The main focus of these early studies was on using digital models as a way of understanding events in the living cell. The Boolean approximation was a way of avoiding an unwieldy analysis of a complex chemical web. To follow all those molecular interactions in complete detail would have required tracking the concentrations of innumerable molecular species, measuring the rates of chemical reactions, and solving hundreds of coupled differential equations. Pretending that every gene is either on or off reduced the problem to a simpler digital abstraction.
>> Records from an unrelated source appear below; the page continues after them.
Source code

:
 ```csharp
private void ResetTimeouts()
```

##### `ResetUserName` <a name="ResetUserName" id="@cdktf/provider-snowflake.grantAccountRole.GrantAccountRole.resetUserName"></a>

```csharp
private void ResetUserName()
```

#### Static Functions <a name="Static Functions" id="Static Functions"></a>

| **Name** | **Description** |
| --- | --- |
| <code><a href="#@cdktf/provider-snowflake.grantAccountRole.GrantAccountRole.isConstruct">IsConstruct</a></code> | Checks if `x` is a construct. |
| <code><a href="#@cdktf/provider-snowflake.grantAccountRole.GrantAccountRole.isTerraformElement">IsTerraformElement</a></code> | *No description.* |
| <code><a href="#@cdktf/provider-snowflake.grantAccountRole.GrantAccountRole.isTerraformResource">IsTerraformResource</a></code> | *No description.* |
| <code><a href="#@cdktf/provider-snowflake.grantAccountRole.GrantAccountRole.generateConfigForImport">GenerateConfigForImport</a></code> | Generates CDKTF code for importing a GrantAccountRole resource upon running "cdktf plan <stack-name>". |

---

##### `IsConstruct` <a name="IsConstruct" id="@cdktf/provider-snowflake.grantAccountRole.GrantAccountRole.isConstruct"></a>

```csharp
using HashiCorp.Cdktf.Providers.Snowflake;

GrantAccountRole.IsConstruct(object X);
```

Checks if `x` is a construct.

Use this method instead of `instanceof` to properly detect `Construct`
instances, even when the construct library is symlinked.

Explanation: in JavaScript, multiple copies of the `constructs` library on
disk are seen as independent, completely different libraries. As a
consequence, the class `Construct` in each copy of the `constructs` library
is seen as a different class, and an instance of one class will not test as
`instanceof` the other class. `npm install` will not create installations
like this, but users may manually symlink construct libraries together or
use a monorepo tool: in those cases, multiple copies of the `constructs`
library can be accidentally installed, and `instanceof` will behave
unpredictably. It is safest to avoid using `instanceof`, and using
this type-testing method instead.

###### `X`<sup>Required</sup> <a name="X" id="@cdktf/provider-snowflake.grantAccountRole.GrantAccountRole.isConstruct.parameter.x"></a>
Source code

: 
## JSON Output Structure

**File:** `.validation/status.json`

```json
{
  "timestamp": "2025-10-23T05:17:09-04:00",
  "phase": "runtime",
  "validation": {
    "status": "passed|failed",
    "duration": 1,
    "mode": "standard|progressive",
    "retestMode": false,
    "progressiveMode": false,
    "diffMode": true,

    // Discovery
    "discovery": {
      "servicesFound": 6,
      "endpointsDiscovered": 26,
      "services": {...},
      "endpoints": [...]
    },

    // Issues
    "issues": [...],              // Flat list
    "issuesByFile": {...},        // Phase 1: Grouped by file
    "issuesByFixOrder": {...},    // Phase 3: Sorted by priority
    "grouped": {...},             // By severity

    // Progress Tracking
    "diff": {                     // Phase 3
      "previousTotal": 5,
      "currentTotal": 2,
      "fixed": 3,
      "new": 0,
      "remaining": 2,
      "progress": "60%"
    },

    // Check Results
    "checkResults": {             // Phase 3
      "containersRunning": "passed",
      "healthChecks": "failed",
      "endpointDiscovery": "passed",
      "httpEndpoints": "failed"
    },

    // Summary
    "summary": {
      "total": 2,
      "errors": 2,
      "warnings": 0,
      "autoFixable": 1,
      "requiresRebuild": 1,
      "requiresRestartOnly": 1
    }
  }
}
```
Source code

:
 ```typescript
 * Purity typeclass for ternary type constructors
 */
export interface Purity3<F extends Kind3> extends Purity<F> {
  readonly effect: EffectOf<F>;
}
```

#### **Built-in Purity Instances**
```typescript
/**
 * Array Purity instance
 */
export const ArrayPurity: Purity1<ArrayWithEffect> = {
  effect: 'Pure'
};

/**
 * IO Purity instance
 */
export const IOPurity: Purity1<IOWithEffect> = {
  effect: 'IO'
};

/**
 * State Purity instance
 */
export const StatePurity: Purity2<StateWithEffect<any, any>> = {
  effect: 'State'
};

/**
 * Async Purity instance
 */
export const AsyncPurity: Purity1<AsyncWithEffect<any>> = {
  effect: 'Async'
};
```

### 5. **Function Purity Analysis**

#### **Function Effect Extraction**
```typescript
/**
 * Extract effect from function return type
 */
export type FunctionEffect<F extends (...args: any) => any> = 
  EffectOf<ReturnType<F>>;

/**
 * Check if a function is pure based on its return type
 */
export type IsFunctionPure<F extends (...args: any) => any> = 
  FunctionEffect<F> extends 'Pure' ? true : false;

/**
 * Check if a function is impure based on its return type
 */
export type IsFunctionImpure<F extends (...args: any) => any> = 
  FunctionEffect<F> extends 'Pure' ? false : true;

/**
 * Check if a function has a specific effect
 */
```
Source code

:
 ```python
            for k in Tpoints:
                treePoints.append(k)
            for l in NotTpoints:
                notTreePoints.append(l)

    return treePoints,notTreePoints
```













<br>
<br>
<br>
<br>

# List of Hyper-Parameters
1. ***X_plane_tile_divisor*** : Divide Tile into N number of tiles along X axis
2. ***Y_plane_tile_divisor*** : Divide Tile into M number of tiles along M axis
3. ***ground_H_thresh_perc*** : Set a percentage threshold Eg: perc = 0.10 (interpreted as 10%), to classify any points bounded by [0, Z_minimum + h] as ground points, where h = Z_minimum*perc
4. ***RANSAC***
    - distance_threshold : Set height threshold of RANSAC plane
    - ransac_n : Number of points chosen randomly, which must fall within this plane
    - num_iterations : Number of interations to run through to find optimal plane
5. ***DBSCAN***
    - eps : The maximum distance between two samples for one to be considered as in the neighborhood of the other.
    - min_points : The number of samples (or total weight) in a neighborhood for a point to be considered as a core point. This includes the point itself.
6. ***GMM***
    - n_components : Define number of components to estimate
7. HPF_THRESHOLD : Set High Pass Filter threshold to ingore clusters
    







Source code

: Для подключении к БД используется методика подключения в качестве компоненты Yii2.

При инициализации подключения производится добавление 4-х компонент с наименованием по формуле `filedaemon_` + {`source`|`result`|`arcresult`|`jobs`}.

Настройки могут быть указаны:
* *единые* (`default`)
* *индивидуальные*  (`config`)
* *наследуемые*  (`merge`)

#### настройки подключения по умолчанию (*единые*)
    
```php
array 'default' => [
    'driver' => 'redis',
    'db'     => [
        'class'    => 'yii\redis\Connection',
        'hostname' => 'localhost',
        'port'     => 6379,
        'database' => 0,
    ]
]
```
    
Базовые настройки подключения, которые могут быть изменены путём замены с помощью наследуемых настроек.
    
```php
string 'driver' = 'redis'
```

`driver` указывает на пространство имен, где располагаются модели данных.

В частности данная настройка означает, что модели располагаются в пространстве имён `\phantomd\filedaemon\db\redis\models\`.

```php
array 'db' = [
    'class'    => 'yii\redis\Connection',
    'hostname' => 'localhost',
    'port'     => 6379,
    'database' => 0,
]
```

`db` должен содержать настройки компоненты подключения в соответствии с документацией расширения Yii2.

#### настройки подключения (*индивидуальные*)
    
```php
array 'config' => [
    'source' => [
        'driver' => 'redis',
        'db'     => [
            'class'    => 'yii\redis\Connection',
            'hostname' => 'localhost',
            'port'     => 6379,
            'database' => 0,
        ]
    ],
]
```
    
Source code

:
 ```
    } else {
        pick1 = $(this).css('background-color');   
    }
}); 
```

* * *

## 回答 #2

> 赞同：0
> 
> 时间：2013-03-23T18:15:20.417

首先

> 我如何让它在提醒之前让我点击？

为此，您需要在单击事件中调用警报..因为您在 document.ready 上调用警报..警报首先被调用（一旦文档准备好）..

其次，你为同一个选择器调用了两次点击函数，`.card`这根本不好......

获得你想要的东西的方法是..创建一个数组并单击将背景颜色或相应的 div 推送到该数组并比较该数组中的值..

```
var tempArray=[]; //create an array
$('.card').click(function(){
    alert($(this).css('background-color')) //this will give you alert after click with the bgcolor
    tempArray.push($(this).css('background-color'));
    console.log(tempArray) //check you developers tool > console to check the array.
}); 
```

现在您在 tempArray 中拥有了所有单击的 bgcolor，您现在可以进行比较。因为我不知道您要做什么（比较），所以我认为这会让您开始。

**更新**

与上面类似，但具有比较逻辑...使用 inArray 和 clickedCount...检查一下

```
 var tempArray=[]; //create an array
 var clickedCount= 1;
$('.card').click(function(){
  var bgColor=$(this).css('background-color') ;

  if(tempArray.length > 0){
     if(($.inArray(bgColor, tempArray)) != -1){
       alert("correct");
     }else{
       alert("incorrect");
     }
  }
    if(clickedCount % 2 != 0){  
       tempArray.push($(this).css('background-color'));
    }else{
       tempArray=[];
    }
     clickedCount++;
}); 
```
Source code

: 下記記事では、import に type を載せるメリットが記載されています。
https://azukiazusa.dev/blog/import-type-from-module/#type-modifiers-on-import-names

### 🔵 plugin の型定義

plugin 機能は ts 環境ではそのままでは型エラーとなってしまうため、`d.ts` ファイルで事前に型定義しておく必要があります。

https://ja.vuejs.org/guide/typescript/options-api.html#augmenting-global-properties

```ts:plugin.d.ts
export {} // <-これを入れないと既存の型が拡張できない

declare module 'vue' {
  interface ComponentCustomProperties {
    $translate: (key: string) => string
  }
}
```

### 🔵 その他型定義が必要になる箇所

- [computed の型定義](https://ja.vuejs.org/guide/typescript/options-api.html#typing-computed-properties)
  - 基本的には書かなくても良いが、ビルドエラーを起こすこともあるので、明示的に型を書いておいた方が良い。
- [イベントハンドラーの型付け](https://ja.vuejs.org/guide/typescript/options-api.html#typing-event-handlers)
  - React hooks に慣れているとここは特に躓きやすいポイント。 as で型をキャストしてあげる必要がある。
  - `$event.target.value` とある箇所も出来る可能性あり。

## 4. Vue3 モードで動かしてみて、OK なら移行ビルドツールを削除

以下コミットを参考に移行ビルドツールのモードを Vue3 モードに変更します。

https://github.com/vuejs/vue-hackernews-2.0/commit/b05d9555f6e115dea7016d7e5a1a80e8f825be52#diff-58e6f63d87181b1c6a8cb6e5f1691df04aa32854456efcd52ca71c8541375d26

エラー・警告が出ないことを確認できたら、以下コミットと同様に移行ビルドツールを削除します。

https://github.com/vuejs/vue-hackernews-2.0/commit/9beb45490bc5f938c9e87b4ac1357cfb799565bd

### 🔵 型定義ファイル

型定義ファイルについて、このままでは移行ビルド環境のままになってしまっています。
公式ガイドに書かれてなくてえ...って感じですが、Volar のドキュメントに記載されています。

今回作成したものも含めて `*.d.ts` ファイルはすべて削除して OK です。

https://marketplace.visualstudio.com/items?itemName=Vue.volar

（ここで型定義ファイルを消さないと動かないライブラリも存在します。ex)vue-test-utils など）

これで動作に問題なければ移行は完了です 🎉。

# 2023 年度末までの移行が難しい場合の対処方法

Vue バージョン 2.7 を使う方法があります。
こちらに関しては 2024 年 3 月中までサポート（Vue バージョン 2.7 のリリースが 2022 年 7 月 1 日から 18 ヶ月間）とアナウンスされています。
The biological computer turns this idea upside down. Instead of constructing a computational model of biochemistry, you exploit quasi-Boolean biochemistry to do computing. This notion also has a history. In the 1970s Otto Rössler analyzed various coupled systems of chemical reactions that could implement the abstract computers called finite automata. More recently, other groups have looked at schemes of computing based on the catalytic activities of enzymes.
The most novel plan for biologically inspired computing was conceived by Leonard M. Adleman of the University of Southern California. His basic idea is to use the complementary base-pairing of DNA as a pattern-matching engine. Adleman himself and others have demonstrated the feasibility of this idea in experiments where vials of DNA carry out computational tasks in number theory and combinatorics.